Friday, April 10, 2015

The Answer Is: Good Intentions

How To Walk To Hell

The plum blossoms are fragrant,
And the pines are lofty
When did charcoal ashes turn to morning frost?
This is how you walk away from a difficult place;
Movement that is calm can also be swift.
I trusted the fickle world, I trusted people,
I turned without twisting, soft and supple, like a cat.
But a piece of gold is better than moxa for building strong legs:
All that was left was the final striking of hands.
The feeling is easy, like turning a key in a lock--
This is his own house,
But the threshold seems too high for him to cross.

This is a found poem built from instructions on how to walk “nanba aruki,” the walk/run of the express couriers and samurai, and from the kabuki love-suicide play by Chikamatsu Monzaemon, The Courier For Hell, (tr. Donald Keene) about a courier-service manager in Osaka who steals from a samurai to buy out his courtesan’s contract, and then runs off with his love to the mountains, where they get caught and die.

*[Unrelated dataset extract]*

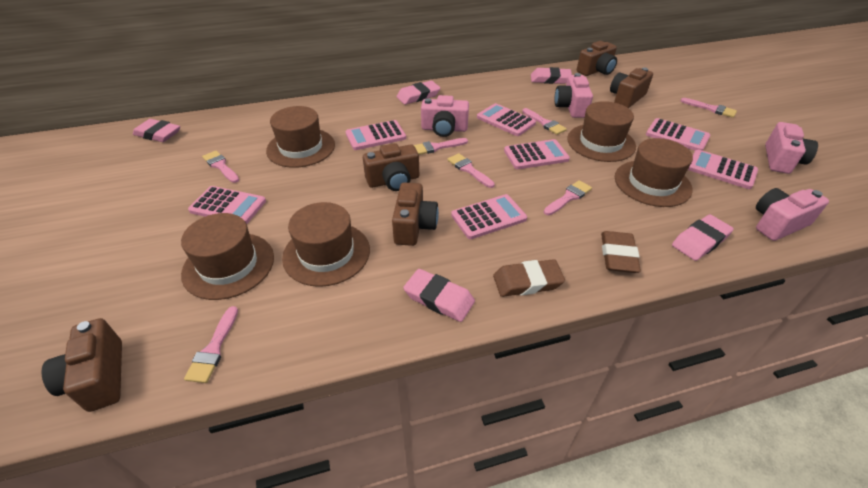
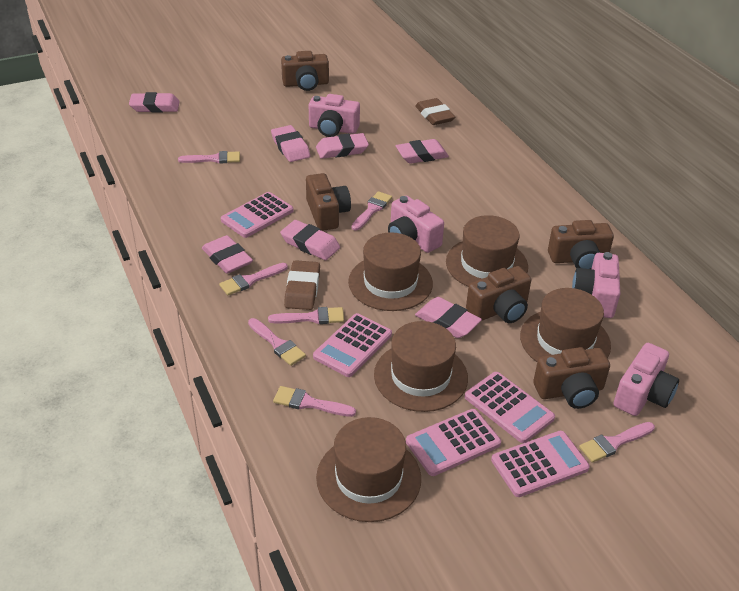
pink calculator: 7 -> 5
pink eraser: 5 -> 7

There was a brisk business in distance-running couriers at that time, with all the money being exchanged and the messages that had to get among the three big cities, Edo, Kyoto, and Osaka.

It took much longer to put together this found poem than it does to write one!

Image: Still from Dolls, film by Takeshi Kitano. It's based on Chikamatsu Monzaemon's works and opens with a bunraku performance of Courier.